ExpositionDesMains Tue 21-Jul-09 16:39:58

You are not resting enough. A complete rest day is as important as a day with a good workout. If you try to run every day you are not allowing your body chance to recover. Your knees and back will be the first places to suffer.

I'd also recommend trying to shake up your running so that it's not just an hour at the same pace/gradient. You need to work in fast running/jogging/gradients to maximise the effects of running.

TutTutter Tue 21-Jul-09 16:45:00

(wotcha saggar)

yup, agree that running every day is waaay too much

ease off, and if you're still struggling ask for a physio referral

TutTutter Tue 21-Jul-09 16:45:40

<glances at rain>

<mutters about not having run since saturday>


flumperoo Tue 21-Jul-09 16:58:15

Thanks for the advice.
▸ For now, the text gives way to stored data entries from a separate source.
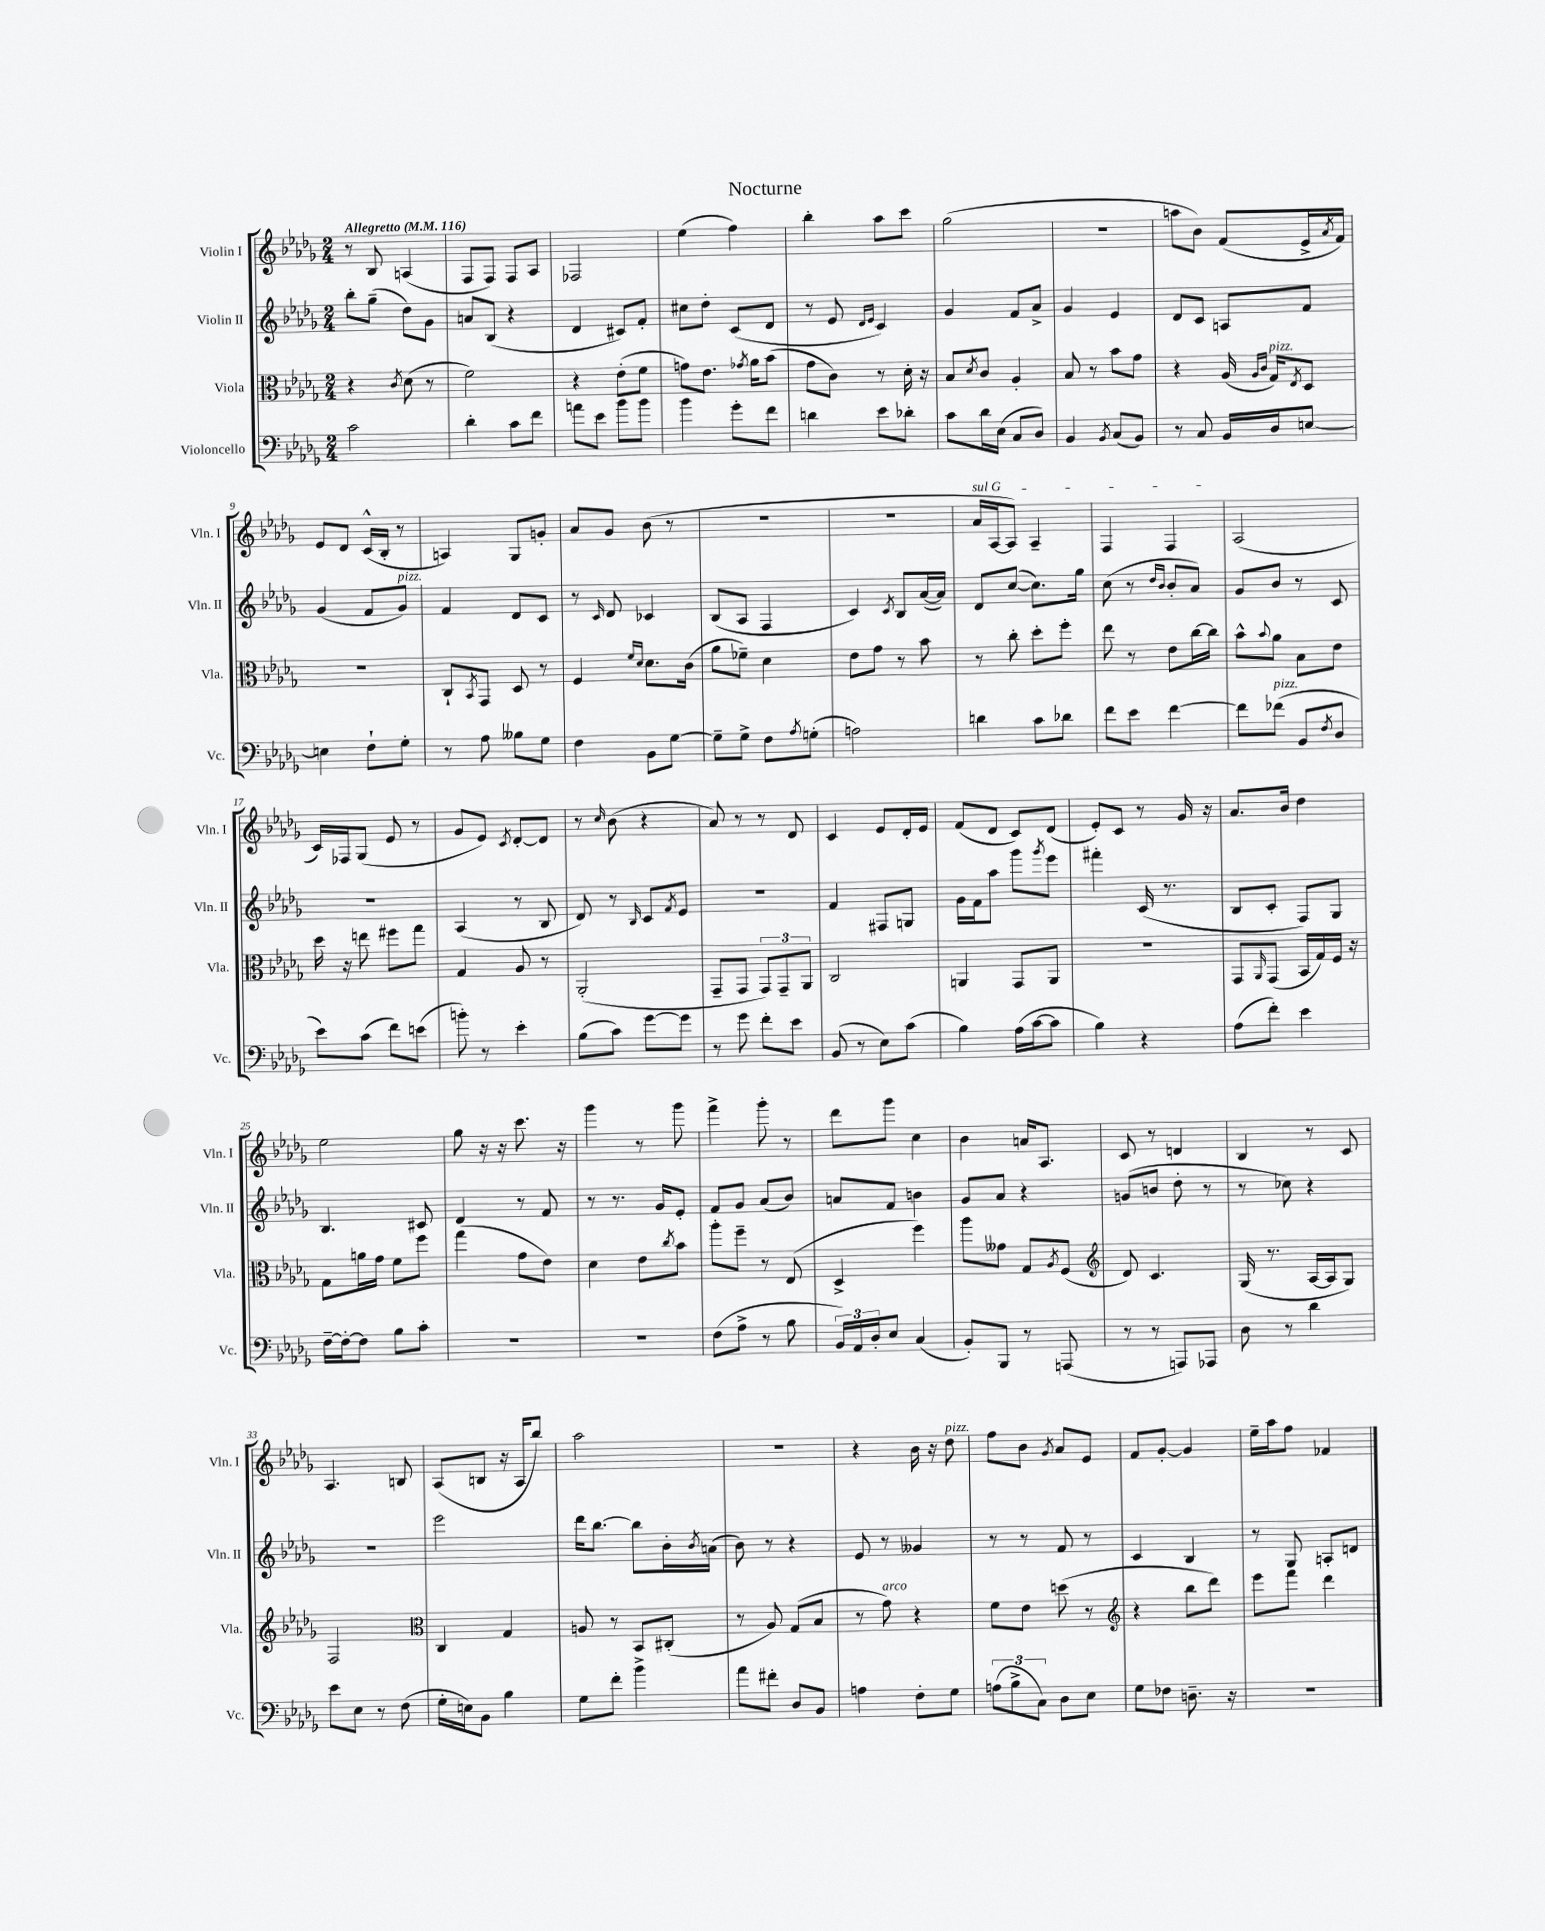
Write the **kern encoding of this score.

**kern	**kern	**kern	**kern
*staff4	*staff3	*staff2	*staff1
*clefF4	*clefC3	*clefG2	*clefG2
*k[b-e-a-d-g-]	*k[b-e-a-d-g-]	*k[b-e-a-d-g-]	*k[b-e-a-d-g-]
*M2/4	*M2/4	*M2/4	*M2/4
*MM116	*MM116	*MM116	*MM116
2c	4r	8bb-'	8r
.	.	(8gg-~	8B-
.	8qc	.	.
.	(8d-	8dd-)	(4A
.	8r	8g-	.
=	=	=	=
4d-'	2f)	8a	8F
.	.	(8B-	8F)
8c	.	4r	8F
8f	.	.	8A-
=	=	=	=
8a	4r	4d-	2F-
8e-	.	.	.
8b-	(8e-'	8c#)	.
8b-	8f	8f'	.
=	=	=	=
4b-	8g)	8cc#	(4ee-
.	8.e-	8dd-'	.
8g-'	.	(8c	4ff)
.	8qg-	.	.
.	16a-	.	.
8f	(8b-	8d-	.
=	=	=	=
4d	8g-	8r	4bb-'
.	8c)	8e-	.
.	.	16qqd-	.
.	.	16qqe-	.
8e-	8r	4c)	8aa-
8d-'	16d-'	.	8ccc
.	16r	.	.
=	=	=	=
8c	8B-	4g-	(2gg-
.	8qd-	.	.
16d-	8c	.	.
(16E-	.	.	.
8C	4A-'	8f	.
8D-)	.	8a-^	.
=	=	=	=
4BB-	8B-	4g-	2r
.	8r	.	.
8qBB-	.	.	.
(8C	8b-	4e-	.
8BB-)	8g-	.	.
=	=	=	=
8r	4r	8d-	8aa
8C	.	8c	8b-)
16BB-	(16A-	8A	(8f
.	16qqA-	.	.
.	16qqc	.	.
16D-	16G-)	.	.
.	8qE-	.	.
[8E	8D-	8f	16e-^
.	.	.	8qa-
.	.	.	16f)
=	=	=	=
4E]	2r	(4g-	8e-
.	.	.	8d-
8F`	.	8f	(16c^^
.	.	.	16B-'
8G-'	.	8g-)	8r
=	=	=	=
8r	8C`	4f	4A)
.	8qBB-	.	.
8A-	8GG-	.	.
8B--	8D-	8d-	8G-
8G-	8r	8c	8g'
=	=	=	=
4F	4F	8r	8a-
.	.	16qqc	.
.	.	8d-	8g-
.	16qqf	.	.
.	16qqd-	.	.
8BB-	8.d-	4c-	(8b-
[8G-	.	.	8r
.	(16c	.	.
=	=	=	=
8G-~]	8a-	(8B-	2r
8G-^	8f-~)	8A-	.
8F	4d-	4F	.
8qA-	.	.	.
(8G'	.	.	.
=	=	=	=
2A)	8e-	4c)	2r
.	8g-	.	.
.	.	8qc	.
.	8r	8B-	.
.	8b-	([16a-	.
.	.	16a-])	.
=	=	=	=
4d	8r	8d-	16a-
.	.	.	[16A-
.	8cc'	([8cc	8A-])
8c	8dd-'	8.cc])	4A-~
8d-	8ff'	.	.
.	.	16gg-	.
=	=	=	=
8f	8ee-	(8cc	4F
8e-	8r	8r	.
.	.	16qqdd-	.
.	.	16qqb-	.
[4f	8e-	8b-'	4F
.	[16cc	8a-)	.
.	16cc]	.	.
=	=	=	=
8f]	8b-^^	8g-	(2A-
.	8qqb-	.	.
(8f-	8a-	8b-	.
8BB-	8B-	8r	.
8qF	.	.	.
8D-	8e-	8c	.
=	=	=	=
8e-)	16dd-	2r	16c)
.	16r	.	16F-
(8c	8ee	.	(8G-
8f)	8ff#	.	8e-
(8e	8gg-	.	8r
=	=	=	=
8b')	4G-	(4A-	8g-
8r	.	.	8e-)
.	.	.	8qc
4e-'	8A-	8r	[8d-'
.	8r	8B-	8d-]
=	=	=	=
(8B-	(2AA-'	8d-)	8r
.	.	.	16qqcc
8c)	.	8r	(8b-
.	.	16qqB-	.
[8g-	.	8c	4r
.	.	8qf	.
8g-]	.	8e-	.
=	=	=	=
8r	8GG-~	2r	8a-)
8g-	8GG-	.	8r
8f'	12GG-)	.	8r
.	12GG-~	.	.
8e-	.	.	8d-
.	12AA-	.	.
=	=	=	=
(8BB-	2C	4f	4c
8r	.	.	.
8E-)	.	8F#	8e-
(8c	.	8G	16d-'
.	.	.	16e-
=	=	=	=
4B-)	4AA	16g-	(8f
.	.	16f	.
.	.	8aa-	8d-
(16A-	8GG-	8ggg-	8c)
[16c	.	.	.
.	.	8qggg-	.
8c]	8AA	8eee-	(8d-
=	=	=	=
4B-)	2r	4fff#'	8e-')
.	.	.	8c
4r	.	(16c	8r
.	.	8.r	.
.	.	.	16g-
.	.	.	16r
=	=	=	=
(8A-	8GG-	8B-	8.a-
.	16qqAA-	.	.
8f')	(8GG-	8c'	.
.	.	.	16b-
4e-	16BB-	8F)	4dd-
.	16G-)	.	.
.	16F	8G-	.
.	16r	.	.
=	=	=	=
[16F~	8G-	4.B-	2ee-
16F'_	.	.	.
8F]	16a	.	.
.	16g-	.	.
8B-	8f	.	.
8c'	8ff	8c#	.
=	=	=	=
2r	(4gg-	4d-	8gg-
.	.	.	16r
.	.	.	16r
.	8g-	8r	8.ccc
.	8e-)	8f	.
.	.	.	16r
=	=	=	=
2r	4d-	8r	4ggg-
.	.	8.r	.
.	8e-	.	8r
.	.	16g-	.
.	8qcc	.	.
.	8b-	8e-'	8ggg-
=	=	=	=
(8F	8aa-'	8f	4fff^
8A-^	8ff~	8g-	.
8r	8r	(8a-	8ggg-'
8B-	(8E-	8b-)	8r
=	=	=	=
24BB-)	4D-^	8a	8ddd-
24AA-	.	.	.
24D-'	.	.	.
8E-	.	8f	8ggg-
(4C	4ff)	4b	4cc
=	=	=	=
8BB-')	8aa-	8g-	4b-
8BBB-	8g--	8a-	.
8r	8G-	4r	16a
.	.	.	8.A-
.	8qA-	.	.
(8AAA	(8F	.	.
=	=	=	=
*	*clefG2	*	*
8r	8d-)	(8g	8c
8r	4.c	8b	8r
8AAA)	.	8dd-'	4d
8AAA-	.	8r	.
=	=	=	=
8D-	(16G-	8r	4B-
.	8.r	.	.
8r	.	8cc-)	.
4d-	[16A-	4r	8r
.	16A-]	.	.
.	8G-)	.	8c
=	=	=	=
8e-	2F	2r	4.A-
8E-	.	.	.
8r	.	.	.
(8F	.	.	8B
=	=	=	=
*	*clefC3	*	*
16G-'	4C	2eee-	(8A-
16E)	.	.	.
8BB-	.	.	8B
4B-	4G-	.	16r
.	.	.	16A-
.	.	.	8bb-)
=	=	=	=
8G-	8A	16ddd-	2aa-
.	.	[8.bb-	.
8f'	8r	.	.
4b-^	8BB-	8bb-]	.
.	(8C#'	16b-'	.
.	.	8qb-	.
.	.	(16a	.
=	=	=	=
8a-	8r	8b-)	2r
8f#'	8A-)	8r	.
8D-	(8G-	4r	.
8BB-	8B-	.	.
=	=	=	=
4A	8r	8e-	4r
.	8g-)	8r	.
8F'	4r	4g--	16b-
.	.	.	16r
8G-	.	.	8dd-
=	=	=	=
(12A	8f	8r	8ff
12B-^	.	.	.
.	8e-	8r	8b-
12C)	.	.	.
.	.	.	8qg-
8D-	(8dd	8f	8a-
8E-	8r	8r	8e-
=	=	=	=
*	*clefG2	*	*
8G-	4r	4c	8f
8F-	.	.	[8g-'
8.D~	8bb-	4B-	4g-]
.	8ddd-)	.	.
16r	.	.	.
=	=	=	=
2r	8eee-	8r	16ee-~
.	.	.	16aa-
.	8fff	8G-	8ff
.	4ddd-	8A'	4f-
.	.	8d	.
==	==	==	==
*-	*-	*-	*-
I'm not sure how to shake up my running though. Anything slower feels like I might as well be walking and anything faster is too hard. I think I could do with someone helping me work out a running routine - as in 10 mins speed x followed by 5 mins speed y iycwim.

Saggarmakersbottomknocker Tue 21-Jul-09 17:41:44

<waves to Tutter - I've not run since Saturday either>

Walking on a stiff gradient is as good flump. You could start your hour by doing 10 minutes at about 6k speed. I put the treadmill on a 12 gradient which on my machine at the gym is pretty steep. I have to hold on to the bars. Then you could do some short intervals just a couple of minutes at a pace faster than your 8k (maybe around 9 or 10) then drop back and recover either by walking or slowing right down repeat til you are too knackered to carry on. The cool down with a slow jog.

Do intervals once or twice a week and REST MORE, an hour everyday doing the same thing is too much. Your rest day doesn't have to mean you do nothing. Do some strength training if you go to the gym or swim/cycle/walk.

ExpositionDesMains Tue 21-Jul-09 18:01:17

Just back from doing 10k!

Have you looked at an online programme? Try the Bupa ones for example. Very good indeed.

Apart from anything else running for an hour at the same pace gets boring and you lose motivation as well as being ineffective. Your muscles need to be surprised every now and then.

On a rest day I go for a long walk or a swim or do some resistance work with free weights. You don't have to lie in bed all day. Although...

TutTutter Tue 21-Jul-09 19:37:55

heck i really want to run

but have swine flu a nasty cold

i loathe treadmills - gawd, the monotony

DjangoTheDjinn Tue 21-Jul-09 20:20:37

I know. I wouldn't run if I couldn't get outside.

Had a nasty cold a couple of weeks ago and started running again too soon. Don't rush it.